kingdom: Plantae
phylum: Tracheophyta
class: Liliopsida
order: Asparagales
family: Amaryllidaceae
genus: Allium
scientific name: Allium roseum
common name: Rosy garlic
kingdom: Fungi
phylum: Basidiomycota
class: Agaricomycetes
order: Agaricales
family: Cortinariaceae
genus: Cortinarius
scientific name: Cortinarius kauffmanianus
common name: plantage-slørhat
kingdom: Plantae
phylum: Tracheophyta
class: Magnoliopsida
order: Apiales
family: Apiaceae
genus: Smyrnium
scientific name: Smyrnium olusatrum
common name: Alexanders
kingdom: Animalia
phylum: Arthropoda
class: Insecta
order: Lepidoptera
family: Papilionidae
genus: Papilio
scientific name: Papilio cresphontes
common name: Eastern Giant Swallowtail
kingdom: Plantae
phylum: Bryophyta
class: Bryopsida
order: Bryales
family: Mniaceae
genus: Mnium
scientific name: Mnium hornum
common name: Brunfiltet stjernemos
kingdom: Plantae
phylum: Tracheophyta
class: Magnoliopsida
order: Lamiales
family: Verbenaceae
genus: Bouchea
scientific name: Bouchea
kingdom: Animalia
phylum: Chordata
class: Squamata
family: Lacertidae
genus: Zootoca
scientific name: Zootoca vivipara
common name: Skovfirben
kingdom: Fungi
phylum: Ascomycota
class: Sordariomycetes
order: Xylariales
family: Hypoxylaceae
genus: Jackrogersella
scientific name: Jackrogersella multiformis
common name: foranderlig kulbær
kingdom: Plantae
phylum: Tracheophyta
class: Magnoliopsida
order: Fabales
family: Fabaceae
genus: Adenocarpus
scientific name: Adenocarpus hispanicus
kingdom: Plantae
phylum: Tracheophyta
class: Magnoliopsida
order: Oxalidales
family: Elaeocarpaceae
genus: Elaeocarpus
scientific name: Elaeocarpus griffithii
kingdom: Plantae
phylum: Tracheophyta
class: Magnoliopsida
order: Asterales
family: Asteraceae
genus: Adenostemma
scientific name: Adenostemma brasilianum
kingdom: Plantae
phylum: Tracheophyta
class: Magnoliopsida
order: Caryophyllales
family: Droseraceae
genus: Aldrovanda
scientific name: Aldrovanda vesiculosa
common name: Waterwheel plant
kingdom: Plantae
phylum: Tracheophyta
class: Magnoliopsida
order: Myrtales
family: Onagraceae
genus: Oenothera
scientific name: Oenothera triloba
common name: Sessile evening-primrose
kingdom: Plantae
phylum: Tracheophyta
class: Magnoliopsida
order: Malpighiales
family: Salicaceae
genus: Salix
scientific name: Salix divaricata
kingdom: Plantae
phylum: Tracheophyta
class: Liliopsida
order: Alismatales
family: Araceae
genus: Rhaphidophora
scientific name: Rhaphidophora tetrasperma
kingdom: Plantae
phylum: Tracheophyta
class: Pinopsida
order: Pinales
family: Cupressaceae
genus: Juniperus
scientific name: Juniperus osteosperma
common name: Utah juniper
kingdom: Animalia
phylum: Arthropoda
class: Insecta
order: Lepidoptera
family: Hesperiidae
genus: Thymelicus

----------

Task requirements = Rewrite the data above, substituting "vernacular name" for each occurrence of "common name" and leaving all else unchanged.

Written response =
kingdom: Plantae
phylum: Tracheophyta
class: Liliopsida
order: Asparagales
family: Amaryllidaceae
genus: Allium
scientific name: Allium roseum
vernacular name: Rosy garlic
kingdom: Fungi
phylum: Basidiomycota
class: Agaricomycetes
order: Agaricales
family: Cortinariaceae
genus: Cortinarius
scientific name: Cortinarius kauffmanianus
vernacular name: plantage-slørhat
kingdom: Plantae
phylum: Tracheophyta
class: Magnoliopsida
order: Apiales
family: Apiaceae
genus: Smyrnium
scientific name: Smyrnium olusatrum
vernacular name: Alexanders
kingdom: Animalia
phylum: Arthropoda
class: Insecta
order: Lepidoptera
family: Papilionidae
genus: Papilio
scientific name: Papilio cresphontes
vernacular name: Eastern Giant Swallowtail
kingdom: Plantae
phylum: Bryophyta
class: Bryopsida
order: Bryales
family: Mniaceae
genus: Mnium
scientific name: Mnium hornum
vernacular name: Brunfiltet stjernemos
kingdom: Plantae
phylum: Tracheophyta
class: Magnoliopsida
order: Lamiales
family: Verbenaceae
genus: Bouchea
scientific name: Bouchea
kingdom: Animalia
phylum: Chordata
class: Squamata
family: Lacertidae
genus: Zootoca
scientific name: Zootoca vivipara
vernacular name: Skovfirben
kingdom: Fungi
phylum: Ascomycota
class: Sordariomycetes
order: Xylariales
family: Hypoxylaceae
genus: Jackrogersella
scientific name: Jackrogersella multiformis
vernacular name: foranderlig kulbær
kingdom: Plantae
phylum: Tracheophyta
class: Magnoliopsida
order: Fabales
family: Fabaceae
genus: Adenocarpus
scientific name: Adenocarpus hispanicus
kingdom: Plantae
phylum: Tracheophyta
class: Magnoliopsida
order: Oxalidales
family: Elaeocarpaceae
genus: Elaeocarpus
scientific name: Elaeocarpus griffithii
kingdom: Plantae
phylum: Tracheophyta
class: Magnoliopsida
order: Asterales
family: Asteraceae
genus: Adenostemma
scientific name: Adenostemma brasilianum
kingdom: Plantae
phylum: Tracheophyta
class: Magnoliopsida
order: Caryophyllales
family: Droseraceae
genus: Aldrovanda
scientific name: Aldrovanda vesiculosa
vernacular name: Waterwheel plant
kingdom: Plantae
phylum: Tracheophyta
class: Magnoliopsida
order: Myrtales
family: Onagraceae
genus: Oenothera
scientific name: Oenothera triloba
vernacular name: Sessile evening-primrose
kingdom: Plantae
phylum: Tracheophyta
class: Magnoliopsida
order: Malpighiales
family: Salicaceae
genus: Salix
scientific name: Salix divaricata
kingdom: Plantae
phylum: Tracheophyta
class: Liliopsida
order: Alismatales
family: Araceae
genus: Rhaphidophora
scientific name: Rhaphidophora tetrasperma
kingdom: Plantae
phylum: Tracheophyta
class: Pinopsida
order: Pinales
family: Cupressaceae
genus: Juniperus
scientific name: Juniperus osteosperma
vernacular name: Utah juniper
kingdom: Animalia
phylum: Arthropoda
class: Insecta
order: Lepidoptera
family: Hesperiidae
genus: Thymelicus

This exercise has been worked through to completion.